La historia oficial dice que la
primera ascensión completa al McKinley (su pico sur, el más alto, mide 6 190 m)
la lograron en 1913 Hudson Stuck, un arcediano anglicano; Harry Karstens, un
guía curtido; el joven Walter Harper y Robert Tatum, que además de alpinista
era seminarista. Subieron con cuerdas, crampones y disciplina británica, lo que
suena mucho menos divertido que cuatro mineros con un palo.
Esta foto muestra a los miembros de la expedición de 1913
(excepto Hudson Stuck, que debió tomar la imagen). Los cinco hombres están de
pie frente a una tienda de campaña, con árboles al fondo. A la izquierda se ven
unas raquetas de nieve. Karstens (centro) empuña un rifle. La foto es una copia
tomada del libro de Hudson Stuck de 1914, The Ascent of Denali (Mount
McKinley).
Los Sourdoughs —Tom Lloyd, Pete Anderson, Billy Taylor y Charlie McGonagall— eran buscadores de oro en la zona de Fairbanks.
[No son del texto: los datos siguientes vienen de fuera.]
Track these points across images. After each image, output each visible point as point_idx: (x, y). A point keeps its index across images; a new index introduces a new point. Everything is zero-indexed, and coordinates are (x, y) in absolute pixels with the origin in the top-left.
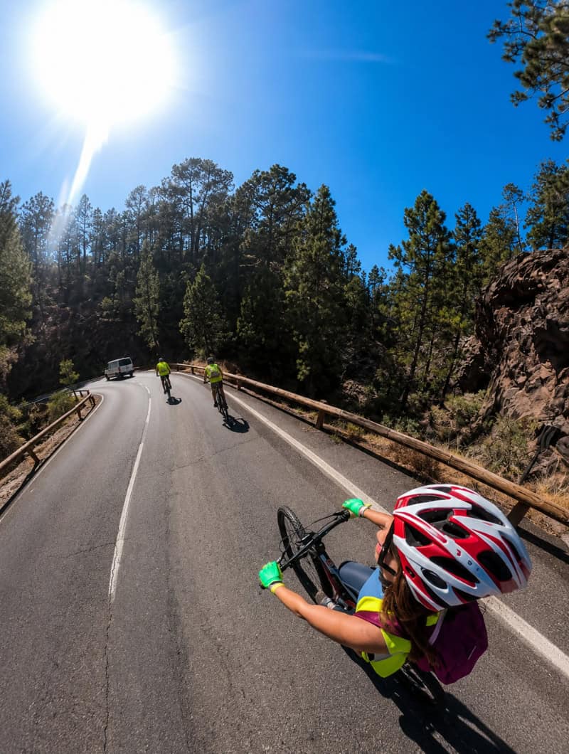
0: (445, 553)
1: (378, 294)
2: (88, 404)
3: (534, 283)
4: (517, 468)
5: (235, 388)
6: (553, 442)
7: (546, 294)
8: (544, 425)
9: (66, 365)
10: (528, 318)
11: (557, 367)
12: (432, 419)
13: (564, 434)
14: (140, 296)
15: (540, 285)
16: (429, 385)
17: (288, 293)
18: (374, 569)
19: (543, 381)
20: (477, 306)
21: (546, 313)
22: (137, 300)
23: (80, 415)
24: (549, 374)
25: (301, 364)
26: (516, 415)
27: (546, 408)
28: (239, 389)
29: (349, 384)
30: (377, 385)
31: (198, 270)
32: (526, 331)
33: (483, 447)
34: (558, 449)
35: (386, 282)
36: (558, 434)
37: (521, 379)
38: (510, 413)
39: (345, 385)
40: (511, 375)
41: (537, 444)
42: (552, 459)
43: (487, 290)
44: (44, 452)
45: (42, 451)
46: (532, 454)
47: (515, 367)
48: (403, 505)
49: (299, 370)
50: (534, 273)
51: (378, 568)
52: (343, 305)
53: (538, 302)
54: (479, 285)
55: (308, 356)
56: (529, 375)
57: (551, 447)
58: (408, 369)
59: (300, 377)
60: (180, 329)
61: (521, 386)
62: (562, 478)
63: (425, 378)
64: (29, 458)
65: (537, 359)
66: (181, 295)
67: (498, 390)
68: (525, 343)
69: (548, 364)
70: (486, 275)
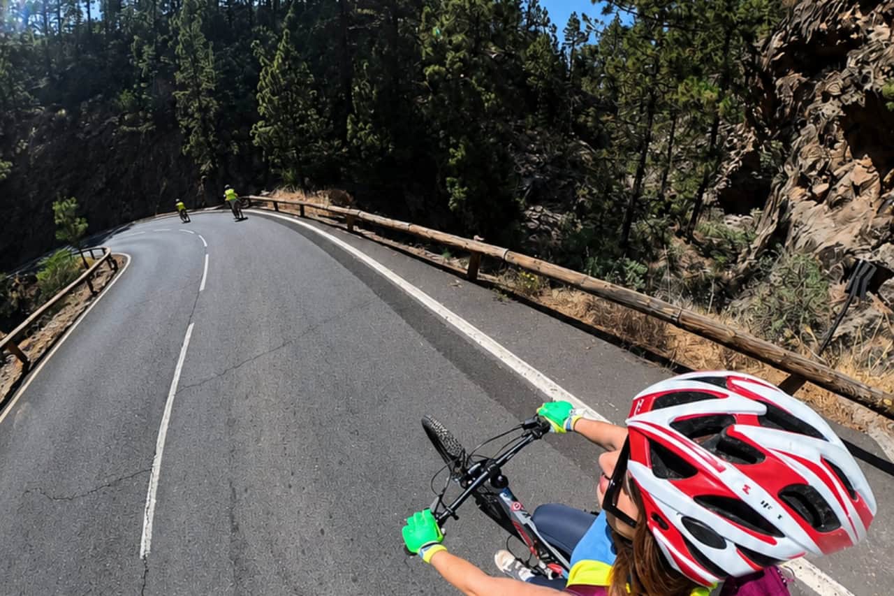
0: (720, 488)
1: (580, 64)
2: (105, 267)
3: (846, 32)
4: (809, 330)
5: (344, 229)
6: (874, 286)
7: (867, 49)
8: (858, 260)
9: (62, 208)
10: (835, 91)
11: (881, 166)
12: (671, 259)
13: (889, 274)
14: (183, 87)
15: (854, 36)
16: (668, 205)
17: (429, 70)
18: (597, 514)
19: (857, 190)
20: (747, 74)
21: (866, 79)
22: (178, 94)
23: (91, 287)
24: (870, 176)
25: (453, 185)
26: (810, 246)
27: (861, 233)
28: (350, 230)
29: (534, 213)
30: (581, 212)
31: (280, 40)
32: (830, 109)
33: (756, 300)
34: (880, 297)
35: (593, 41)
36: (880, 273)
37: (819, 188)
38: (802, 242)
39: (528, 213)
40: (803, 181)
41: (846, 291)
42: (870, 312)
43: (766, 46)
44: (36, 350)
45: (33, 347)
46: (838, 309)
47: (812, 167)
48: (643, 410)
49: (450, 195)
50: (847, 16)
51: (603, 515)
52: (522, 85)
53: (851, 63)
54: (750, 37)
55: (462, 170)
56: (834, 180)
57: (869, 294)
58: (631, 181)
59: (452, 204)
60: (253, 138)
61: (819, 199)
62: (887, 345)
63: (661, 197)
64: (13, 358)
65: (848, 154)
66: (252, 82)
67: (784, 208)
68: (827, 129)
69: (867, 161)
70: (760, 21)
En el invierno de 1909, según cuenta la leyenda, estaban en un bar cuando alguien comentó que nadie había logrado coronar el Denali. Lloyd, quizá después de trasegar el tercer güisqui y varias jarras de cerveza, apostó que él y sus compañeros lo harían. Nadie le tomó en serio, así que tuvieron que hacerlo.
Los miembros de la Expedición Sourdoughs de 1909-1910
fueron (de izquierda a derecha): Charley McGonagall, Pete Anderson, Tom Lloyd
(sentado) y Billy Taylor. Colección Francis P. Farquhar, UAF.
Su equipo era digno de un manual
de supervivencia escrito por un optimista: raquetas de nieve, mochilas de lona,
algo de tocino, una cafetera y un tronco de abeto de más de cuatro metros que
pensaban plantar en la cumbre “para que se viera desde Fairbanks”. El peso del
mástil era tal que el propio Tom Lloyd prefirió quedarse en el campamento base
“para coordinar la operación”, lo que en lenguaje minero probablemente
significa “para vigilar la botella”.
Los tres restantes emprendieron
la marcha en pleno invierno. No llevaban crampones ni cuerdas y su ropa era la
misma que usaban para picar mineral. En los tramos más escarpados arrastraban
el poste como si fuera un compañero caído. Tras semanas de penurias, aseguraron
haber alcanzado la cumbre norte del Denali (—no la más alta, pero muy
respetable— y haber erigido allí su mástil.
Cuando regresaron, medio
congelados y con barba de profeta, la gente de Fairbanks los recibió como
héroes, aunque muchos pensaban que su relato era una fanfarronada de taberna.
No existían fotografías de la cima ni testigos, y durante un siglo la hazaña quedó
en el limbo entre la gloria y el cuento.
Hasta hace poco. En 2022, unos
investigadores de la Universidad de Alaska encontraron un puñado de fotografías
inéditas de la expedición. En ellas se ve a los mineros posando frente a un
paisaje de hielo infinito, y sí, con su inseparable poste. Los estudios
topográficos sugieren que pudieron llegar a la cumbre norte, lo que, en
justicia, los convierte en los primeros hombres en subir “una parte
significativa” del McKinley. No es poca cosa para cuatro tipos sin crampones ni
patrocinadores.
Los geólogos actuales, con esa
precisión que mata el romance, señalan que el mástil jamás habría sido visible
desde Fairbanks. Pero a mí me gusta imaginar que, durante unos días de 1910,
entre el hielo y el cielo, hubo un trozo de abeto al que el viento se aferraba
como a un improbable estandarte.
Quizá la verdad no importe tanto.
En Alaska, las historias suelen ser más grandes que los hechos: osos de cinco
metros, mineros que suben montañas imposibles, hombres que desaparecen en la
nieve para volverse leyenda. El McKinley sigue allí, majestuoso e indiferente,
pero en un bar de Fairbanks todavía se brindan cervezas por aquellos cuatro
locos que decidieron enfrentarse al techo del continente con un tronco y una
apuesta.
Y uno no puede evitar pensar que,
si los Sourdoughs vivieran hoy, serían influencers de montaña con
patrocinio de ropa térmica y un dron para las fotos. Pero prefiero la versión
antigua: la del bar, el güisqui y el poste de abeto que subió hasta el cielo.